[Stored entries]
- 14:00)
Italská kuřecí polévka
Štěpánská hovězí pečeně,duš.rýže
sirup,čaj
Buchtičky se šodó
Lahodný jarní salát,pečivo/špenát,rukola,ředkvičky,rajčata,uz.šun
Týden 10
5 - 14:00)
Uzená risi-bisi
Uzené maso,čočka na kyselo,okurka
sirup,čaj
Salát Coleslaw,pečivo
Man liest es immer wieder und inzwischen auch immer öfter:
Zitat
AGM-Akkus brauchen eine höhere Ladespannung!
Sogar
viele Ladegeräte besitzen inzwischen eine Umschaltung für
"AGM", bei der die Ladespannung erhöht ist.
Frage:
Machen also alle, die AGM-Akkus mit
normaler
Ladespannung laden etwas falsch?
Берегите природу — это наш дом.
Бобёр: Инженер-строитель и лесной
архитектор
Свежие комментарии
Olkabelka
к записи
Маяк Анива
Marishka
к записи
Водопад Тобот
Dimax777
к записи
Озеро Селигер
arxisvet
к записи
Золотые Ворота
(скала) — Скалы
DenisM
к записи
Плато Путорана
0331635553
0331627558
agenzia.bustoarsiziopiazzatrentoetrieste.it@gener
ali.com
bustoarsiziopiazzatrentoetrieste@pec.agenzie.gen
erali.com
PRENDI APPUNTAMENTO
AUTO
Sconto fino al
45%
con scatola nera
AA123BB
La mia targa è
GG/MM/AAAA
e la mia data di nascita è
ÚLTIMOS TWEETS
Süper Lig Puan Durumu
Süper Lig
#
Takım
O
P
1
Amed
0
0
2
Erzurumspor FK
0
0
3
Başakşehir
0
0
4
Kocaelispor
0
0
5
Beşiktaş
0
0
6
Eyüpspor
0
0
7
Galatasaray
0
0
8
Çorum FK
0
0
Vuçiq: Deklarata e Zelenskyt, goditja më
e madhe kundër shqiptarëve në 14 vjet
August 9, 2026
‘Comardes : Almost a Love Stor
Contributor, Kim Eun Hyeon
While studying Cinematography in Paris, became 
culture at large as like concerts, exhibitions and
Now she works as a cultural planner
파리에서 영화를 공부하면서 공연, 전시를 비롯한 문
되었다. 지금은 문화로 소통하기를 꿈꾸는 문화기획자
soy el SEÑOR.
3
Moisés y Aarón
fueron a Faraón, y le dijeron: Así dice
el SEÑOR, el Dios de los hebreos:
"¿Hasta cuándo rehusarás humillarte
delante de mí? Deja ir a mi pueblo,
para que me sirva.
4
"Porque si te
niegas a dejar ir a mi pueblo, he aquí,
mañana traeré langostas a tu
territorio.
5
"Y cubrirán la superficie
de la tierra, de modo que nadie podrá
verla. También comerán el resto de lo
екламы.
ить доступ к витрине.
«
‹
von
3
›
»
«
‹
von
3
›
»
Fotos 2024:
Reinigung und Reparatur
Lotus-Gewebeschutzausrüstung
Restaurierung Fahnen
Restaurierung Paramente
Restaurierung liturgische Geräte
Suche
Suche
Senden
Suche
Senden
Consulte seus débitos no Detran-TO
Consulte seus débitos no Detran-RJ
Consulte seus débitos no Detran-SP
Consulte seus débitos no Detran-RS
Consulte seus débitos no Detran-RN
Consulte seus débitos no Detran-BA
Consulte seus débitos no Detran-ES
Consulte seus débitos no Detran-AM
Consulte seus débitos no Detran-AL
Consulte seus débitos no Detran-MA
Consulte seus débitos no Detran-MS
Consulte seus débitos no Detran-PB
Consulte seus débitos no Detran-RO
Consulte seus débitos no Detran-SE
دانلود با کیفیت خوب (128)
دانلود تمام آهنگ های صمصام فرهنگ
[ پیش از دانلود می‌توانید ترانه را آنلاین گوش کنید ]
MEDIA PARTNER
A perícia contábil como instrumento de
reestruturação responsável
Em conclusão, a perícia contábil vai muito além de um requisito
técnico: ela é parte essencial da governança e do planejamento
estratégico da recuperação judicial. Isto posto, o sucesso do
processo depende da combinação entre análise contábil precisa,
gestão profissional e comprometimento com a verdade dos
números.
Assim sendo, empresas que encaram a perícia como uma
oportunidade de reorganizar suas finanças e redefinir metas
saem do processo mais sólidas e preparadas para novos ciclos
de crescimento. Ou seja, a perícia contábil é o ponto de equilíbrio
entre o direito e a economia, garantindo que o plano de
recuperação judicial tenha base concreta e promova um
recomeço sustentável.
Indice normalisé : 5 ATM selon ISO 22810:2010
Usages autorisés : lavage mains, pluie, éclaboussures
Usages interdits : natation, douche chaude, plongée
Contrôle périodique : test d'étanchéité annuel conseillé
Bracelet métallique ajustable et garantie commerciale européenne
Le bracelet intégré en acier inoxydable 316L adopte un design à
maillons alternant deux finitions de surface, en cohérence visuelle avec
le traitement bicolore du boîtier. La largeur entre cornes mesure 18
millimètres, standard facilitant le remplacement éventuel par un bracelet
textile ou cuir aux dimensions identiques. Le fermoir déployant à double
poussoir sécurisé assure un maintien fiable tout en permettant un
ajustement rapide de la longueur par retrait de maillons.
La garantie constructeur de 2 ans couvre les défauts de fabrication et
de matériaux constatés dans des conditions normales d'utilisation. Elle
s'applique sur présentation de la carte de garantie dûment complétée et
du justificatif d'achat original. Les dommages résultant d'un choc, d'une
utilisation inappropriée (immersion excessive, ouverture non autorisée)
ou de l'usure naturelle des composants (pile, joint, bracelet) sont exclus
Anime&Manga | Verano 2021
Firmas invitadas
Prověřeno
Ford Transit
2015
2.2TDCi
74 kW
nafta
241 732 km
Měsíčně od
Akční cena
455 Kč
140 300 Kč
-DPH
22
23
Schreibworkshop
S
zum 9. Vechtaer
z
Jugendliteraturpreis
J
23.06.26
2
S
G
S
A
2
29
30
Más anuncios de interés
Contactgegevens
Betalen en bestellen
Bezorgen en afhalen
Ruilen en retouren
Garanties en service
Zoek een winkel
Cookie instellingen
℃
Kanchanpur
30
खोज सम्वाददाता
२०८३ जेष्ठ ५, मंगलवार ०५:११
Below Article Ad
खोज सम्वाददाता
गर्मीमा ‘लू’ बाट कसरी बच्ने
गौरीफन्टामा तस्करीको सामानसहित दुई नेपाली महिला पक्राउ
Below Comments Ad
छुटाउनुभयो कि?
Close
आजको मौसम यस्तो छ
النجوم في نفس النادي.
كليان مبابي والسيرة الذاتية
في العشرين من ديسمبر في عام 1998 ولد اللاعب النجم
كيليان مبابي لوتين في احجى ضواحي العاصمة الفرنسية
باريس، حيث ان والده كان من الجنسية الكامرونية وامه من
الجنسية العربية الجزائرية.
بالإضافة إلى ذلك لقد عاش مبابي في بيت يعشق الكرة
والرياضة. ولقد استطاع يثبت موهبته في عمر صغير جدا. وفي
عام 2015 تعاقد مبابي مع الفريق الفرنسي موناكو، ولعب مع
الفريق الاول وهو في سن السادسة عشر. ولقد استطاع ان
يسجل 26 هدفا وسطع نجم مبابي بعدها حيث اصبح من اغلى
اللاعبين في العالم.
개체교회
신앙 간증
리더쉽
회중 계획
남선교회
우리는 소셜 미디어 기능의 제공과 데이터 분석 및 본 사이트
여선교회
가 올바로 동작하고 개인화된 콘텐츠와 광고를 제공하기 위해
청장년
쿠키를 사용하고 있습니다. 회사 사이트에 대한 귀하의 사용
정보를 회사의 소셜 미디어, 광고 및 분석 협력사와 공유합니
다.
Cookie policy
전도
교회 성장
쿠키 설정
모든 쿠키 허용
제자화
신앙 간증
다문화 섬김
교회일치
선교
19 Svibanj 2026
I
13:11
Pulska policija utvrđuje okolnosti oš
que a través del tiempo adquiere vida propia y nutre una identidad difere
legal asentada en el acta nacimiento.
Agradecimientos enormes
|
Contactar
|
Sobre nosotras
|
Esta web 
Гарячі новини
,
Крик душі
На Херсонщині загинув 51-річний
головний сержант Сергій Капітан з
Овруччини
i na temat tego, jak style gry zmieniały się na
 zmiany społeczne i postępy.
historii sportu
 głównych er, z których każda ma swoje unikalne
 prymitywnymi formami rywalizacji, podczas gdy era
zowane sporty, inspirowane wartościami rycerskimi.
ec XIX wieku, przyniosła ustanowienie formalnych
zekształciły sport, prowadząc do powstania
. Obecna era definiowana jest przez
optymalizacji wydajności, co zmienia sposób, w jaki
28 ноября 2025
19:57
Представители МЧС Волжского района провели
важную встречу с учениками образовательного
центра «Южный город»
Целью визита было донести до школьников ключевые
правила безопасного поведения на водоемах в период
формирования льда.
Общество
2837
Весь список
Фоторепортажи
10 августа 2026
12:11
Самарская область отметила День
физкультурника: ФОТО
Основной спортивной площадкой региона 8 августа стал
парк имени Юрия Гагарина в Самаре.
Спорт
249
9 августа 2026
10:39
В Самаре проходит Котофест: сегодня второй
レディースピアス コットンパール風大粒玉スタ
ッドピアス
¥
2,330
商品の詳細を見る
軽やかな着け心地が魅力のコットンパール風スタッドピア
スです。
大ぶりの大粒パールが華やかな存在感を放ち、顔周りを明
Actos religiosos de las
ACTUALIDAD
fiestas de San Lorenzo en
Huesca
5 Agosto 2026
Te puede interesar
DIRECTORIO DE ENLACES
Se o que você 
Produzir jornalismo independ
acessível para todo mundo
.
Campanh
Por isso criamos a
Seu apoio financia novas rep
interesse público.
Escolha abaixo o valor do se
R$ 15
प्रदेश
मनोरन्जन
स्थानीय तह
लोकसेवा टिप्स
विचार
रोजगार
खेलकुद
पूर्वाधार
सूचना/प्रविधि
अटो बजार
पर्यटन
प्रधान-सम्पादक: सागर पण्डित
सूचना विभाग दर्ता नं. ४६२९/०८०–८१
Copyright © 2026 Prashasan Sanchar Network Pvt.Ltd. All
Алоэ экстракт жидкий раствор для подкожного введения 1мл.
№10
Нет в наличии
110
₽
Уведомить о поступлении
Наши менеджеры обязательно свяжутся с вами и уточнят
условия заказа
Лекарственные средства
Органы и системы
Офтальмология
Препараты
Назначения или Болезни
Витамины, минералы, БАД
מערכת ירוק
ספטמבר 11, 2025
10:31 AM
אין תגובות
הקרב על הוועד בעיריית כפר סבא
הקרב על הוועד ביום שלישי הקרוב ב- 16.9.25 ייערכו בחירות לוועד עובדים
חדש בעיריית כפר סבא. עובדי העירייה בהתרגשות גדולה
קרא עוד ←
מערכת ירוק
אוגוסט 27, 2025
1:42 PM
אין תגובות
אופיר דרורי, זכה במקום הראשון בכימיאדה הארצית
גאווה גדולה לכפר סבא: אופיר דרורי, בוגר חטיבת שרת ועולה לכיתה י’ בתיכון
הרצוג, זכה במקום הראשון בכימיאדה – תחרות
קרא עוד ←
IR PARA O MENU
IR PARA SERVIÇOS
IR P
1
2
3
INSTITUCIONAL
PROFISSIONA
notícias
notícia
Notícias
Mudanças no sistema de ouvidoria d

• EXERCISE:
Give the lines of the items, starting at the first line and ending at the line that contains "niegas a dejar", as a Markdown table with the columns No. and Line, numbering each row and leaving out blank lines.

• SOLUTION TO THIS PROBLEM:
| No. | Line |
|---|---|
| 1 | - 14:00) |
| 2 | Italská kuřecí polévka |
| 3 | Štěpánská hovězí pečeně,duš.rýže |
| 4 | sirup,čaj |
| 5 | Buchtičky se šodó |
| 6 | Lahodný jarní salát,pečivo/špenát,rukola,ředkvičky,rajčata,uz.šun |
| 7 | Týden 10 |
| 8 | 5 - 14:00) |
| 9 | Uzená risi-bisi |
| 10 | Uzené maso,čočka na kyselo,okurka |
| 11 | sirup,čaj |
| 12 | Salát Coleslaw,pečivo |
| 13 | Man liest es immer wieder und inzwischen auch immer öfter: |
| 14 | Zitat |
| 15 | AGM-Akkus brauchen eine höhere Ladespannung! |
| 16 | Sogar |
| 17 | viele Ladegeräte besitzen inzwischen eine Umschaltung für |
| 18 | "AGM", bei der die Ladespannung erhöht ist. |
| 19 | Frage: |
| 20 | Machen also alle, die AGM-Akkus mit |
| 21 | normaler |
| 22 | Ladespannung laden etwas falsch? |
| 23 | Берегите природу — это наш дом. |
| 24 | Бобёр: Инженер-строитель и лесной |
| 25 | архитектор |
| 26 | Свежие комментарии |
| 27 | Olkabelka |
| 28 | к записи |
| 29 | Маяк Анива |
| 30 | Marishka |
| 31 | к записи |
| 32 | Водопад Тобот |
| 33 | Dimax777 |
| 34 | к записи |
| 35 | Озеро Селигер |
| 36 | arxisvet |
| 37 | к записи |
| 38 | Золотые Ворота |
| 39 | (скала) — Скалы |
| 40 | DenisM |
| 41 | к записи |
| 42 | Плато Путорана |
| 43 | 0331635553 |
| 44 | 0331627558 |
| 45 | agenzia.bustoarsiziopiazzatrentoetrieste.it@gener |
| 46 | ali.com |
| 47 | bustoarsiziopiazzatrentoetrieste@pec.agenzie.gen |
| 48 | erali.com |
| 49 | PRENDI APPUNTAMENTO |
| 50 | AUTO |
| 51 | Sconto fino al |
| 52 | 45% |
| 53 | con scatola nera |
| 54 | AA123BB |
| 55 | La mia targa è |
| 56 | GG/MM/AAAA |
| 57 | e la mia data di nascita è |
| 58 | ÚLTIMOS TWEETS |
| 59 | Süper Lig Puan Durumu |
| 60 | Süper Lig |
| 61 | # |
| 62 | Takım |
| 63 | O |
| 64 | P |
| 65 | 1 |
| 66 | Amed |
| 67 | 0 |
| 68 | 0 |
| 69 | 2 |
| 70 | Erzurumspor FK |
| 71 | 0 |
| 72 | 0 |
| 73 | 3 |
| 74 | Başakşehir |
| 75 | 0 |
| 76 | 0 |
| 77 | 4 |
| 78 | Kocaelispor |
| 79 | 0 |
| 80 | 0 |
| 81 | 5 |
| 82 | Beşiktaş |
| 83 | 0 |
| 84 | 0 |
| 85 | 6 |
| 86 | Eyüpspor |
| 87 | 0 |
| 88 | 0 |
| 89 | 7 |
| 90 | Galatasaray |
| 91 | 0 |
| 92 | 0 |
| 93 | 8 |
| 94 | Çorum FK |
| 95 | 0 |
| 96 | 0 |
| 97 | Vuçiq: Deklarata e Zelenskyt, goditja më |
| 98 | e madhe kundër shqiptarëve në 14 vjet |
| 99 | August 9, 2026 |
| 100 | ‘Comardes : Almost a Love Stor |
| 101 | Contributor, Kim Eun Hyeon |
| 102 | While studying Cinematography in Paris, became  |
| 103 | culture at large as like concerts, exhibitions and |
| 104 | Now she works as a cultural planner |
| 105 | 파리에서 영화를 공부하면서 공연, 전시를 비롯한 문 |
| 106 | 되었다. 지금은 문화로 소통하기를 꿈꾸는 문화기획자 |
| 107 | soy el SEÑOR. |
| 108 | 3 |
| 109 | Moisés y Aarón |
| 110 | fueron a Faraón, y le dijeron: Así dice |
| 111 | el SEÑOR, el Dios de los hebreos: |
| 112 | "¿Hasta cuándo rehusarás humillarte |
| 113 | delante de mí? Deja ir a mi pueblo, |
| 114 | para que me sirva. |
| 115 | 4 |
| 116 | "Porque si te |
| 117 | niegas a dejar ir a mi pueblo, he aquí, |